Essa história de horror começa por volta dos anos 70, quando a cidade se desorganiza, politicamente, a partir da fusão autoritária com o Rio de Janeiro fluminense, um casamento rejeitado, desde sempre, pelos noivos à força. Antes, porém, a cidade que fora, muito antes de Washington, a capital do Vice-Reino em 1763, é esbulhada de sua condição de centro político pelo propósito de interiorização em marcha forçada a partir da construção de Brasília. Para fazer idéia da violência que isso representou, basta pensar em propor a mesma idéia, agora de novo, levando a capital federal para Sinop, Mato Grosso (aliás, uma bela cidade) ou para Cruzeiro do Sul, no Acre. Não faz sentido, não é mesmo? Mas foi isso que fizeram com o nosso Rio de Janeiro, o Rio de todos os brasileiros.

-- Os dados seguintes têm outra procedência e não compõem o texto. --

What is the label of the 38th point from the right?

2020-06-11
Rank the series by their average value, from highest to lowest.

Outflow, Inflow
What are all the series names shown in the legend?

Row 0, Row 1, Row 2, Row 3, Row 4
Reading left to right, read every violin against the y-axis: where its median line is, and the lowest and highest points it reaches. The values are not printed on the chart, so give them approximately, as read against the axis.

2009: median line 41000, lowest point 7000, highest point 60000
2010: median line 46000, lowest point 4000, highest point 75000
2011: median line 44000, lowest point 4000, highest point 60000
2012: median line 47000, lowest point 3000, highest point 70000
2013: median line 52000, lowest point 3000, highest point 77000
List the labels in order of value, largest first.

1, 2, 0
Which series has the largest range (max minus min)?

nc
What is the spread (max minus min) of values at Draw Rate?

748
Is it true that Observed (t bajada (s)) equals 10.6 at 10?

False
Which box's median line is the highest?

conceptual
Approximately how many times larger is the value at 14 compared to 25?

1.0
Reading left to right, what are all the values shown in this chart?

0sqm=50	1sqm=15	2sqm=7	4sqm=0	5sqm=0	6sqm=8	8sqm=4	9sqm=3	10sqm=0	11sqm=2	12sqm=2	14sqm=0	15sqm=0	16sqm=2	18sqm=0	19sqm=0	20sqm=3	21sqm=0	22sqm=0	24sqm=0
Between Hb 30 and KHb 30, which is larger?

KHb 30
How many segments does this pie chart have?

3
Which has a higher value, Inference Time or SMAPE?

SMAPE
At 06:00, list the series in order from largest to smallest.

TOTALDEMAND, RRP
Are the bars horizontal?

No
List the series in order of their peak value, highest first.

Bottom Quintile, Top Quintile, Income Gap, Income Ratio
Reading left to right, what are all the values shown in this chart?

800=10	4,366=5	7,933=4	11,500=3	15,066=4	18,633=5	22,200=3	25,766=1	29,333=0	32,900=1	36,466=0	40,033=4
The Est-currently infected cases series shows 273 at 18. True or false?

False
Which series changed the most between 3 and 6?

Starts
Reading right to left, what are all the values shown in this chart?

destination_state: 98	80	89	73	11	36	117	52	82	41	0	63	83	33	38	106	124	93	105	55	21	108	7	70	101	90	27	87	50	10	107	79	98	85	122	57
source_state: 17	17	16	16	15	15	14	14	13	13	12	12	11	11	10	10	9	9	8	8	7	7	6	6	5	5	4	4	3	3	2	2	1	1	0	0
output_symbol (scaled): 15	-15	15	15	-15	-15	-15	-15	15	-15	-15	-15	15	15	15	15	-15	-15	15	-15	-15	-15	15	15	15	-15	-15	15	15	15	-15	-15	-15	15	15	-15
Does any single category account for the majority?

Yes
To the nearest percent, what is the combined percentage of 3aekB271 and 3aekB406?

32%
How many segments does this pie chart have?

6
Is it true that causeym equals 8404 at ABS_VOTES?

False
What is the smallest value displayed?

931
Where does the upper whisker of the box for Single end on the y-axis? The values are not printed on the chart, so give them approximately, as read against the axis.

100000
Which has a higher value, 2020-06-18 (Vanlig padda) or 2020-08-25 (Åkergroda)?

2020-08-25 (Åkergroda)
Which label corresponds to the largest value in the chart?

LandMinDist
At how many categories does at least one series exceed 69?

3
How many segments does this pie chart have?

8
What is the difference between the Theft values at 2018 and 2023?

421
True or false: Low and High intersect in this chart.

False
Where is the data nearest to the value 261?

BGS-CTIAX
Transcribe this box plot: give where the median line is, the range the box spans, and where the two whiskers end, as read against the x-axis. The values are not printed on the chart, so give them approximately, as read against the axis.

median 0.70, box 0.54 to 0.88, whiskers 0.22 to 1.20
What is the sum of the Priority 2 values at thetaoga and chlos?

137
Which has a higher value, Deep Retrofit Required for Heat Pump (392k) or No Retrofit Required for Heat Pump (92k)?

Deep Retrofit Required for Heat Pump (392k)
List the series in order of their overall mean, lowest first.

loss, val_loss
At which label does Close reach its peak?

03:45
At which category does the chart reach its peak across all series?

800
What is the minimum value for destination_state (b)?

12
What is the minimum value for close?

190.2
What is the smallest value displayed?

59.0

Uma vez desconstruído o conceito da cidade-capital, foi-se o seu centro financeiro, fechou-se a Bolsa de Valores da cidade, partiram as empresas-sede de indústrias, emigrou a mão-de-obra mais educada, foram-se os mais jovens e mais talentosos, os geradores de idéias, de novos projetos, de novas empresas, os empregadores do povo, agora abandonado à própria sorte, e à maldade verborrágica dos políticos da miséria coletiva. Assim estamos hoje. Enquanto vivos, os cariocas estão valendo cerca de 60 mil reais per capita . É a quanto monta o valor do capital imobiliário e produtivo ainda instalado no perímetro do antigo Estado da Guanabara. A cidade-estado fora imaginada não só para manter sua autonomia e garantir a autodeterminação do povo do Rio, como também uma forma de compensar a partida do Distrito Federal para Brasília. Mas os planejadores do desastre não se contentaram. Suprimiram a autodeterminação do Rio sem consulta popular, em 1974, pela mão pesada da ditadura. Fusão, duplo estupro, morte cerebral.

Como está, a cidade do Rio de Janeiro não faz bem a si mesma, nem a seus habitantes, nem tampouco ao Rio fluminense, nosso sofrido e amado vizinho, nem muito menos, ao resto do Brasil, que se apieda e se envergonha de não querer mais visitar a ex-cidade maravilhosa. Se cada carioca vale hoje só 60 mil reais quando vivo, e 1 milhão, quando morto, se já valemos mais mortos do que vivos, é preferível que nos separemos já, enquanto estamos vivos, antes que a morte nos separe.